▶ Your assignment
Each entry below should be restated word for word, without any picture it contains.

--- Information supplied ---

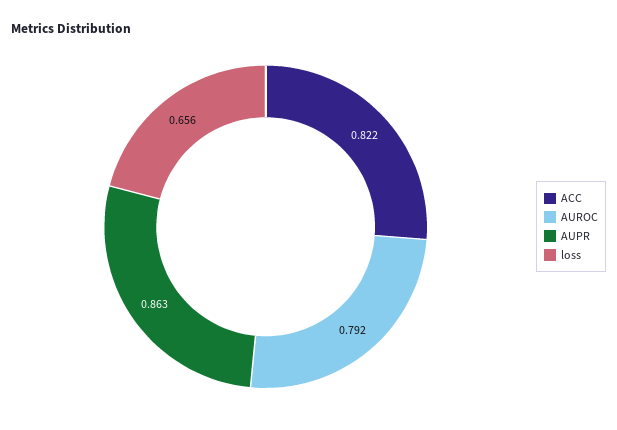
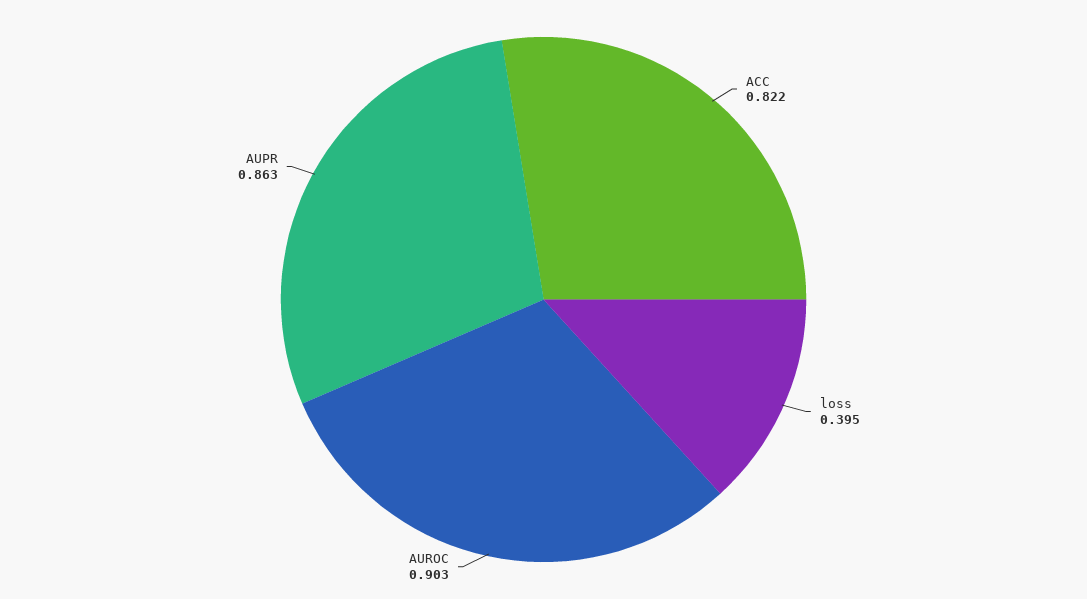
AUROC: 0.792 -> 0.903
loss: 0.656 -> 0.395

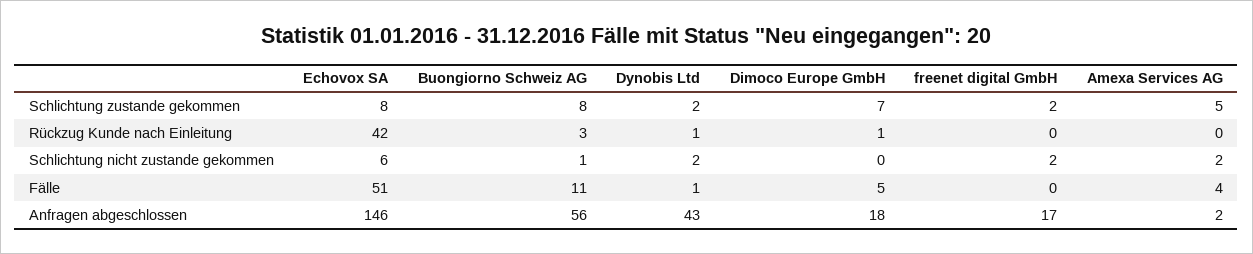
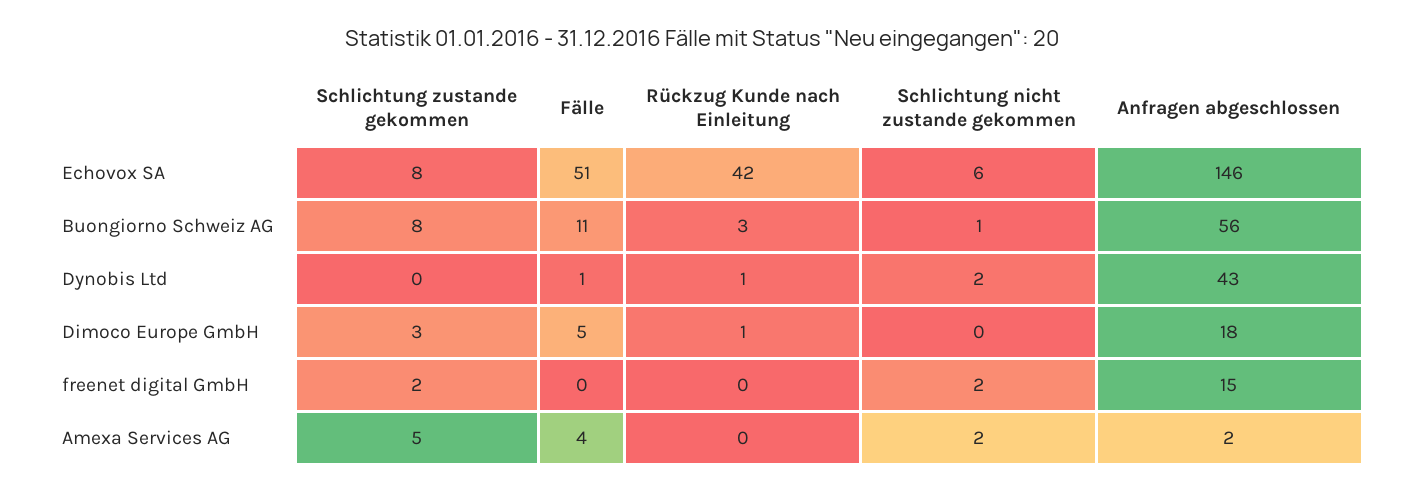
Dynobis Ltd, Schlichtung zustande gekommen: 2 -> 0
Dimoco Europe GmbH, Schlichtung zustande gekommen: 7 -> 3
freenet digital GmbH, Anfragen abgeschlossen: 17 -> 15

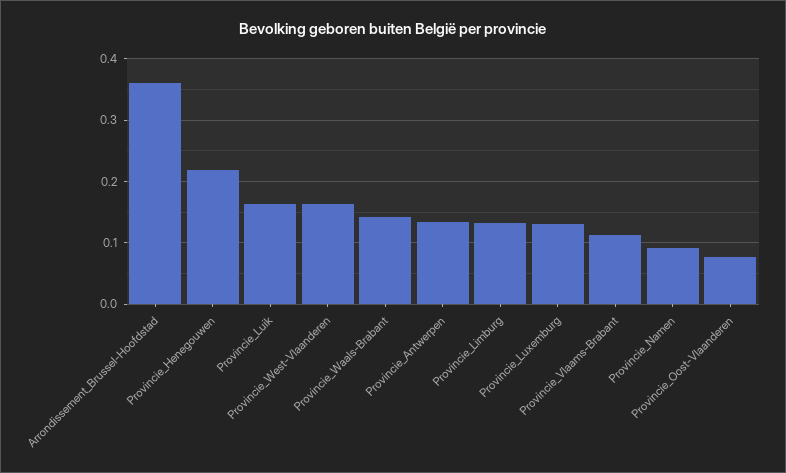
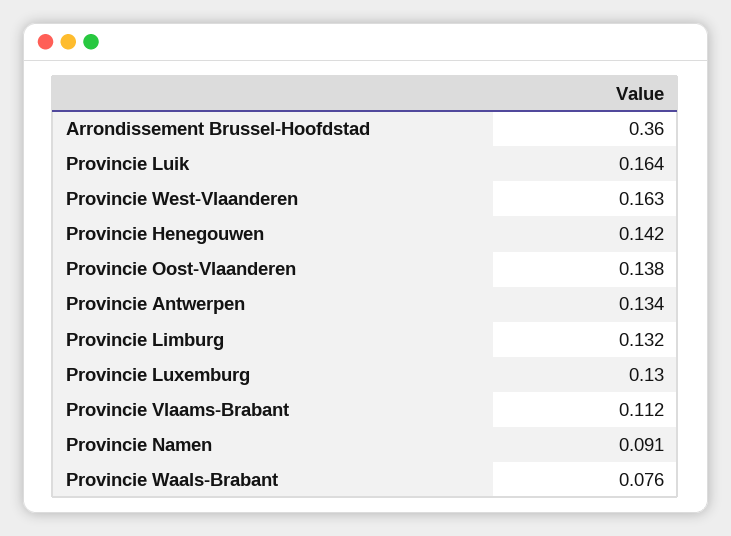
Provincie_Henegouwen: 0.22 -> 0.142
Provincie_Waals-Brabant: 0.14 -> 0.076
Provincie_Oost-Vlaanderen: 0.08 -> 0.138

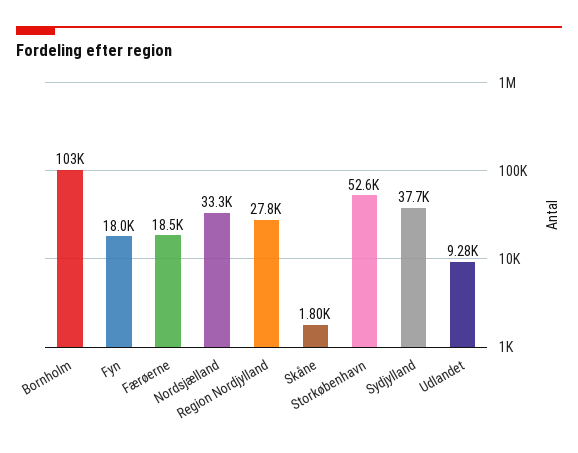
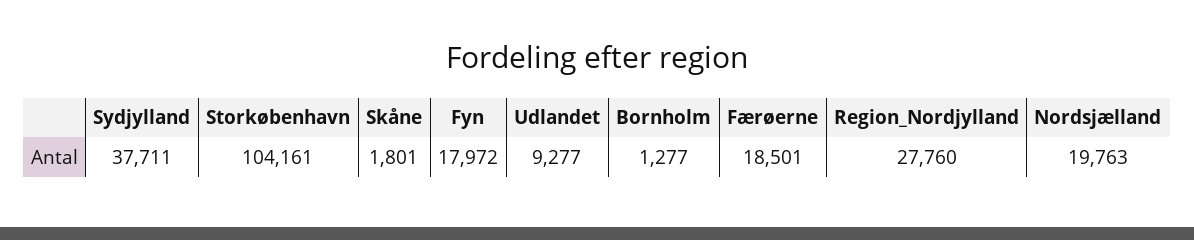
Bornholm: 103000 -> 1277
Nordsjælland: 33300 -> 19763
Storkøbenhavn: 52600 -> 104161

---

▶ Solution to this exercise
AUROC: 0.792 -> 0.903
loss: 0.656 -> 0.395

Dynobis Ltd, Schlichtung zustande gekommen: 2 -> 0
Dimoco Europe GmbH, Schlichtung zustande gekommen: 7 -> 3
freenet digital GmbH, Anfragen abgeschlossen: 17 -> 15

Provincie_Henegouwen: 0.22 -> 0.142
Provincie_Waals-Brabant: 0.14 -> 0.076
Provincie_Oost-Vlaanderen: 0.08 -> 0.138

Bornholm: 103000 -> 1277
Nordsjælland: 33300 -> 19763
Storkøbenhavn: 52600 -> 104161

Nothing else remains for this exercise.